As crianças têm sede de aprender, são bastante curiosas. Quando bebês, por exemplo, se encantam com o barulho de um molho de chaves, com o ascender e apagar do interruptor, com os passarinhos, cães, músicas, enfim, com tudo o que seja novo e diferente do que elas estão acostumadas a ver, ouvir, tocar e sentir. Outra característica relacionada à curiosidade da criança é que elas não têm medo de aprender, elas fazem perguntas o tempo todo e falam como matracas.

As crianças não se preocupam com o tempo. Elas são capazes de permanecer por horas empinando pipas, pulando na terra, assistindo um peão rodar ou, contextualizando para nosso dia a dia globalizado, conseguem ficar horas e horas jogando vídeo game sem cansar e sem se preocupar com o tempo.

As crianças são sinceras em seu ciclo social. Quando são amigos, são amigos. Quando “estão de mal”, “estão de mal”. O humor das crianças é inegociável.

As crianças são criativas. Gostam de inventar personagens, heróis ou simplesmente imitar os pais, fazer cabaninhas com cobertores na sala, etc.


Semelhantes como as crianças


Vamos agora analisar o versículo. A Bíblia diz que possuem o Reino dos céus apenas aqueles que são semelhantes às crianças. Mas, antes de prosseguir, temos que deixar duas coisas bem definidas:

- Se Deus quer que sejamos como crianças em nossa relação para com Ele, logo, é razoável aceitar que Ele quer se relacionar conosco como um Pai. Aliás, Deus é chamado de Pai na Bíblia em várias passagens e também nós O chamamos assim em nossas orações.

- Nós seres humanos JÀ somos totalmente inocentes e dependentes de Deus em relação a qualquer coisa.

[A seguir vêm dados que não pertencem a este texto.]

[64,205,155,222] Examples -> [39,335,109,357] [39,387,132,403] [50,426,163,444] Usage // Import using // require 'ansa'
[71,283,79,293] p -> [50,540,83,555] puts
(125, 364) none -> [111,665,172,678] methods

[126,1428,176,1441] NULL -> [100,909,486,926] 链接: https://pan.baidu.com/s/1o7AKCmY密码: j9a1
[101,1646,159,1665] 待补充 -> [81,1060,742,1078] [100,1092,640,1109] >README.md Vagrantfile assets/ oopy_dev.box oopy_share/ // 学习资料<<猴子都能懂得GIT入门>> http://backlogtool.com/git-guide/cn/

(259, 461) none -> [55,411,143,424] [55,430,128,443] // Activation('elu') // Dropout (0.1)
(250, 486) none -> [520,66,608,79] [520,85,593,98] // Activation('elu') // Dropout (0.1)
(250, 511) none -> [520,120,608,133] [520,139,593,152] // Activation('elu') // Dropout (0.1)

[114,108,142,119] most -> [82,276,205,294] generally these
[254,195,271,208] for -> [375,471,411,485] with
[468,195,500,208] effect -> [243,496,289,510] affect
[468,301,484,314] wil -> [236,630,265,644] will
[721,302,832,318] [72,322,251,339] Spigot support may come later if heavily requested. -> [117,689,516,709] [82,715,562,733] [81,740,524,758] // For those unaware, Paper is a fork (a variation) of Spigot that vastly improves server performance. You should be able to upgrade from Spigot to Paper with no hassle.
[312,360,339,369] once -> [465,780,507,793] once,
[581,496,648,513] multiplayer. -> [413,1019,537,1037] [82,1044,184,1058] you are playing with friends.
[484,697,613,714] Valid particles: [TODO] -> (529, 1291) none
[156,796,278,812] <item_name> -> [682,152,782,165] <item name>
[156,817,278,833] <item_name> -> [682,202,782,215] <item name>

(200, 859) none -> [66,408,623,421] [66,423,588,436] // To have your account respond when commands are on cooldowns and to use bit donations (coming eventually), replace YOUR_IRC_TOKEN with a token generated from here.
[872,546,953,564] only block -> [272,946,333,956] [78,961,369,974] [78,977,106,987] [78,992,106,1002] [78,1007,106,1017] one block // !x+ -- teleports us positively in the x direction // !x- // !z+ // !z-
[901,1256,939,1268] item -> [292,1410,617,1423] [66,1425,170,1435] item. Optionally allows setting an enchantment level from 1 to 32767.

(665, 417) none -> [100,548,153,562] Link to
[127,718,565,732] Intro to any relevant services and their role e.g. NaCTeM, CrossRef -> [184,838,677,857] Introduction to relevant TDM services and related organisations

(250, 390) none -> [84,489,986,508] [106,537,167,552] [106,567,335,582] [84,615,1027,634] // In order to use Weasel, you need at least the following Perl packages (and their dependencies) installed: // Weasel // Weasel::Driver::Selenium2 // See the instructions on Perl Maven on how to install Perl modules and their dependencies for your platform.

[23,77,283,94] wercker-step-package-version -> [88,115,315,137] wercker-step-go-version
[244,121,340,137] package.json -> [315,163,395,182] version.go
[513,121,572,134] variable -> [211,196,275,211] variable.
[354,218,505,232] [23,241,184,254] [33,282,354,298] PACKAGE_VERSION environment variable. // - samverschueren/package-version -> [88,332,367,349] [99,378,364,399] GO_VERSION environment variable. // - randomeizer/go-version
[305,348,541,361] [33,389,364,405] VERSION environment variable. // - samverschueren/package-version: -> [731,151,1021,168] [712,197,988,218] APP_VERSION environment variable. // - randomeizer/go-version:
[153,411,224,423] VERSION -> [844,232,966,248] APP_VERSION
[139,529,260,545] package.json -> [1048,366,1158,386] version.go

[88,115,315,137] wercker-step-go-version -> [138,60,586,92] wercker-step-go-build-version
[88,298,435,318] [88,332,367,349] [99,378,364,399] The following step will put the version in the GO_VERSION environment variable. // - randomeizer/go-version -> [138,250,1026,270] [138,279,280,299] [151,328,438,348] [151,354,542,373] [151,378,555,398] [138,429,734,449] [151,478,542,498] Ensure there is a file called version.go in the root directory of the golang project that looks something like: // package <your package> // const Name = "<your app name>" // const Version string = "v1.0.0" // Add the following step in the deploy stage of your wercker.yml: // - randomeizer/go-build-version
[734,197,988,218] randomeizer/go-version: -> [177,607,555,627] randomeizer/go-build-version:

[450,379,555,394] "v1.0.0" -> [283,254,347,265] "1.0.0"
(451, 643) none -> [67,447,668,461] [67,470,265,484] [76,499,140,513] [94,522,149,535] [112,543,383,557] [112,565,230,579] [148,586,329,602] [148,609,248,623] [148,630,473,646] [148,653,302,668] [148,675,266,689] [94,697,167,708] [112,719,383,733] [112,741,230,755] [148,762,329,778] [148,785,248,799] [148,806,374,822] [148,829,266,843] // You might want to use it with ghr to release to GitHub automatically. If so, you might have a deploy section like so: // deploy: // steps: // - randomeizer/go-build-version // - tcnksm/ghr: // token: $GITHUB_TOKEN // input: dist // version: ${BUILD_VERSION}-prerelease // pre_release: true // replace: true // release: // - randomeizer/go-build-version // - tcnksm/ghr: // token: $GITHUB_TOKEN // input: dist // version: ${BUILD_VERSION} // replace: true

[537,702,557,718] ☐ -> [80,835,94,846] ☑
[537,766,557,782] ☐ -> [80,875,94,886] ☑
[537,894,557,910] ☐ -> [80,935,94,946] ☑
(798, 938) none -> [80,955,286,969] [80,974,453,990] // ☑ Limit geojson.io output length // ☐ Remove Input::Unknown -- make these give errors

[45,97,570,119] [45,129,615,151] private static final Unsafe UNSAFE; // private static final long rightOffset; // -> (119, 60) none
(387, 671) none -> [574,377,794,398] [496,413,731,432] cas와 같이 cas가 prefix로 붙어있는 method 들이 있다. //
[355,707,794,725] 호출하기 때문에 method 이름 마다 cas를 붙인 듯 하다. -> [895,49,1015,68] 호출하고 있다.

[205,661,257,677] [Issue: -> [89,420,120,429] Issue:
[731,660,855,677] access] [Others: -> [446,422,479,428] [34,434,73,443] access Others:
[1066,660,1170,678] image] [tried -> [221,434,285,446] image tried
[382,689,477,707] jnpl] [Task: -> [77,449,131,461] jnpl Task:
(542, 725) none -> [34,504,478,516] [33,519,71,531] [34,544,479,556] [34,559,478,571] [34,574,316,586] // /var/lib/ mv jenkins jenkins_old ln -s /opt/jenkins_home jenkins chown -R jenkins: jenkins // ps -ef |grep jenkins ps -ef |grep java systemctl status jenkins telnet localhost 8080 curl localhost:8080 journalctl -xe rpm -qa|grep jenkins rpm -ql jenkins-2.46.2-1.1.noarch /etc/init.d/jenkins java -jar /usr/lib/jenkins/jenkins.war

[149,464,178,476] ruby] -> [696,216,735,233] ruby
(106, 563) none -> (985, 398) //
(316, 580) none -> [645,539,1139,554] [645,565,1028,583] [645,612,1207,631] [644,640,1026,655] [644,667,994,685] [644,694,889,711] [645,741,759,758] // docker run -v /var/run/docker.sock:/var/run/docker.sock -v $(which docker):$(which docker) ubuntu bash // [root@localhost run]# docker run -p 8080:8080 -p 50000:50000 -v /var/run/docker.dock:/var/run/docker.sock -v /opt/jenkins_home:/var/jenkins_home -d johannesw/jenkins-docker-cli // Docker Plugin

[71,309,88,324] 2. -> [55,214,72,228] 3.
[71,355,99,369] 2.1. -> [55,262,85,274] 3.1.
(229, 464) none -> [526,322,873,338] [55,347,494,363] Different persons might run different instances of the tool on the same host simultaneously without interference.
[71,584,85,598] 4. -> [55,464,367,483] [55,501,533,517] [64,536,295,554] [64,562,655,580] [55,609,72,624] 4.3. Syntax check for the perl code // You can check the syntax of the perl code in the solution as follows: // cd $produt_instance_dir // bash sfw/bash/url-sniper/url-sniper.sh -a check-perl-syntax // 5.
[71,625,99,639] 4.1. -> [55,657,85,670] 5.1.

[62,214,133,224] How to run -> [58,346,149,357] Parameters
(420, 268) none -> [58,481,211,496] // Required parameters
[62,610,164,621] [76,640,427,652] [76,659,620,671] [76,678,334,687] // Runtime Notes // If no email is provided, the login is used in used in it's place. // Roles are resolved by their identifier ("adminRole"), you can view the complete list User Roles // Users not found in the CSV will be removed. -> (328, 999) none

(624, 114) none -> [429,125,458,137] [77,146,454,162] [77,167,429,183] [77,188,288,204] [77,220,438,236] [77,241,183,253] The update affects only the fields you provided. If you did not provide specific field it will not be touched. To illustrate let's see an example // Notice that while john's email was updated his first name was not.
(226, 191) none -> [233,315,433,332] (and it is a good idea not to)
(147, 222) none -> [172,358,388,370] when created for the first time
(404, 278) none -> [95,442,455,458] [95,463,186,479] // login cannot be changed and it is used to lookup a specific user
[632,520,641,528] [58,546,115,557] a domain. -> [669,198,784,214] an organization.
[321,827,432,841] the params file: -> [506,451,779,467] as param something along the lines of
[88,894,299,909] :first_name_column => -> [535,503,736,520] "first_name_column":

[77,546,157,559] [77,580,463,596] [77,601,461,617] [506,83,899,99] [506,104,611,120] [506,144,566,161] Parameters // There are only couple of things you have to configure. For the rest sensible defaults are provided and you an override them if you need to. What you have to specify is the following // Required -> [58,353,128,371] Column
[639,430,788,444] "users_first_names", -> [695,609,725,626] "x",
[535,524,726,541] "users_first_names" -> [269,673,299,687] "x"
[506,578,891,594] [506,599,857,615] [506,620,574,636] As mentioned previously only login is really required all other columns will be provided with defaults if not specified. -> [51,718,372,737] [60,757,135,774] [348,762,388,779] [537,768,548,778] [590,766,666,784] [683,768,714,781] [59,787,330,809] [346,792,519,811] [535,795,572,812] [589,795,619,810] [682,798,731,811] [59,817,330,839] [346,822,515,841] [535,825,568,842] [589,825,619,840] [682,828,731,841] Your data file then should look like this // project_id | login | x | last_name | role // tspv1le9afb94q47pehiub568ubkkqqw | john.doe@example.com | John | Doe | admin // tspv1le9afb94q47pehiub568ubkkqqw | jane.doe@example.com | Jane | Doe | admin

Não temos poder de escolher ser ou não inocentes, nós somos. Nós não temos nem a capacidade de compreender o Universo em que vivemos que dirá então compreender ou ser independente de Deus.

Prosseguindo: Deus quer que sejamos como crianças, mas, será que Deus quer que nós desejemos ser inocentes e dependentes?

Absolutamente não. Este é o ponto em questão. É diferente “ser inocente” e “desejar ser inocente”, é diferente “ser dependente” e “desejar ser dependente”. Como vimos anteriormente, as crianças são inocentes, mas a natureza delas as impulsiona ao conhecimento e à independência. E é isso que seus pais desejam.

Se Deus quer se relacionar conosco como um pai se relaciona com o filho e se um pai sempre deseja ver o filho crescendo, aprendendo e desenvolvendo, logo Deus quer que seus filhos cresçam, aprendam, se desenvolvam e deixem de ser, progressivamente, dependentes dEle no que podemos ser.

O “ser semelhante às crianças” significa reconhecer que somos crianças e, por isso, ser como crianças: temos que crescer e desenvolver. Crianças normais e saudáveis crescem e desenvolvem. Este é o curso natural da existência.

Como Pai, Deus quer sejamos semelhantes às crianças. Ele quer que cresçamos e nos desenvolvamos, como crianças normais e saudáveis. Não o contrário.

Deus quer, por exemplo, que nós aprendamos a tomar decisões coerentes e prudentes, que aprendamos a ser sábios. Deus não quer que sejamos eternos inocentes em relação ao nosso conhecimento sobre Ele, tanto que somos aconselhados pela Bíblia a conhecer e prosseguir conhecendo ao Senhor, a renovar nossa mente (Rm 12:2), a buscar a sabedoria como bem mais precioso que o Ouro (Pv 2:9), etc.

O problema principal da interpretação dos evangélicos (limitada apenas ao “ser inocente e dependente”) é que esta interpretação dá margem para o comodismo voluntário para as pessoas. Este ano, enquanto lecionava uma disciplina para meus alunos na Igreja, um deles disse: "Mas isso é racional demais! Não podemos racionalizar as coisas... Crente tem que viver na dependência, no sobrenatural!".

Deus, como Pai, quer ver seus filhos crescendo, adquirido conhecimento, sabedoria e se tornando, naquilo que formos capazes, independentes e maduros. Deus quer que sejamos semelhantes às crianças, mas como crianças normais, que crescem. Não como crianças que aos 12 anos necessitam da mãe para “se limpar”.